Dr. Linda Zagzebski is George Lynn Cross Research Professor, and Kingfisher College Chair of the Philosophy of Religion and Ethics, at the University of Oklahoma. Her research has garnered international acclaim in three different fields in philosophy: ethics, epistemology and philosophy of religion.
She has given numerous distinguished lectures, including the Wilde Lectures in Natural Theology at Oxford University (2010), the Kaminski Lectures at the Catholic University of Lublin (2011), The Aquinas Lecture at Marquette University (2013), and most recently the prestigious Dewey Lecture at the meeting of the American Philosophical Association, Pacific Division (2016), and the Presidential Address at the meeting of the American Philosophical Association, Central Division (2016). Upcoming lectures include the Cardinal Mercier Chair at University of Leuven in Belgium (October 2017) and the Soochow Lectures at Soochow University in Taiwan (March 2018). In November 2017 she will receive the prestigious Aquinas Medal at the meeting of the American Catholic Philosophical Association.

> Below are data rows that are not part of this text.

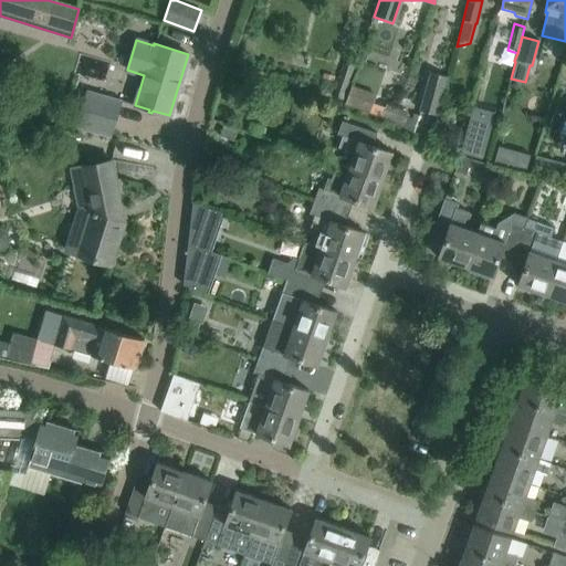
[(438,115),(448,76),(431,72),(421,111),(438,115)]
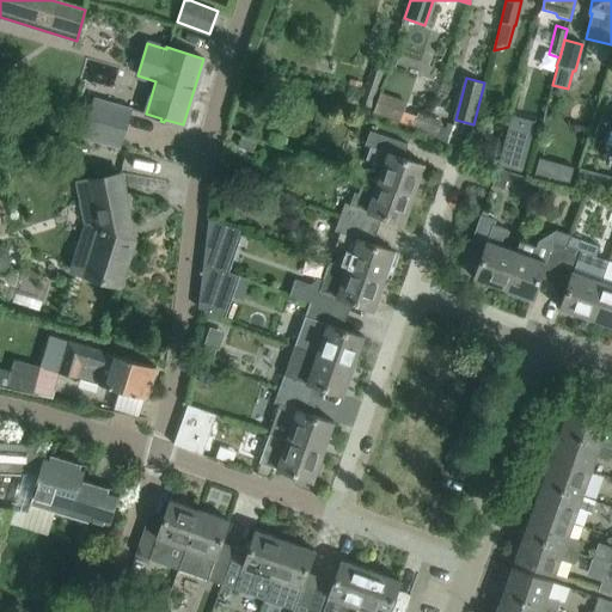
[(120,147),(132,110),(97,99),(85,136),(120,147)]
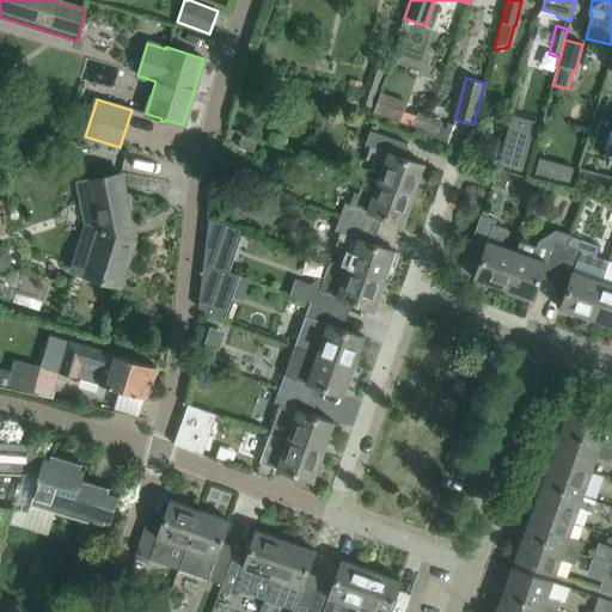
[(506,134),(499,165),(522,171),(531,141),(536,121),(512,115),(506,134)]
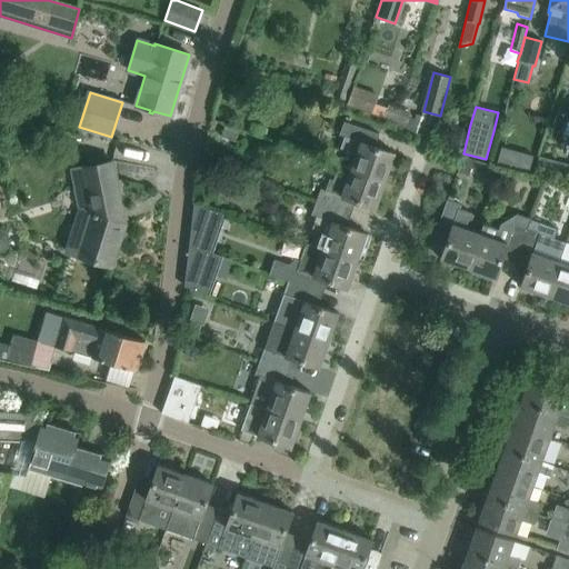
[(386,182),(396,153),(375,147),(379,133),(343,121),(339,135),(343,136),(340,148),(356,153),(350,168),(350,169),(386,182)]
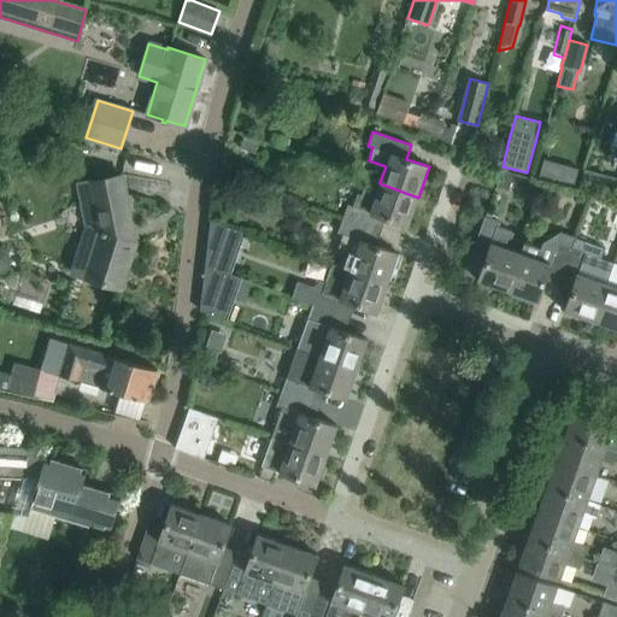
[(564,165),(560,181),(574,184),(577,169),(564,165)]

Dr. Zagzebski has served as President of the American Catholic Philosophical Association (1996-7), the Society of Christian Philosophers (2004-7), and the American Philosophical Association, Central Division (2015-16). She has also published numerous books and scholarly articles. Her most recent book, Exemplarist Moral Theory (Oxford University Press, 2017), presents a form of virtue ethics based on direct reference to moral exemplars. This book incorporates empirical literature on the emotion of admiration, on emulation, and work on the neuroscience of exemplars. It was supported by grants from the Templeton Foundation and from the Character Project at Wake Forest University. It was also the topic of her Gifford Lectures at the University of St. Andrews in October 2015. Listen to her interview on New Books in Philosophy.
Her other books include Epistemic Authority: A Theory of Trust, Authority, and Autonomy in Belief (Oxford University Press, 2012), The Dilemma of Freedom and Foreknowledge, (Oxford University Press, 1991), Virtues of the Mind (Cambridge University Press, 1996), Divine Motivation Theory (Cambridge University Press, 2004), Philosophy of Religion: An Historical Introduction (Blackwell, 2007), and On Epistemology (Wadsworth, 2008), as well as many edited books and over a hundred articles reprinted many times and translated into French, Italian, Spanish, Polish, Swedish, Turkish, German, Chinese, Russian, Farsi, and Korean.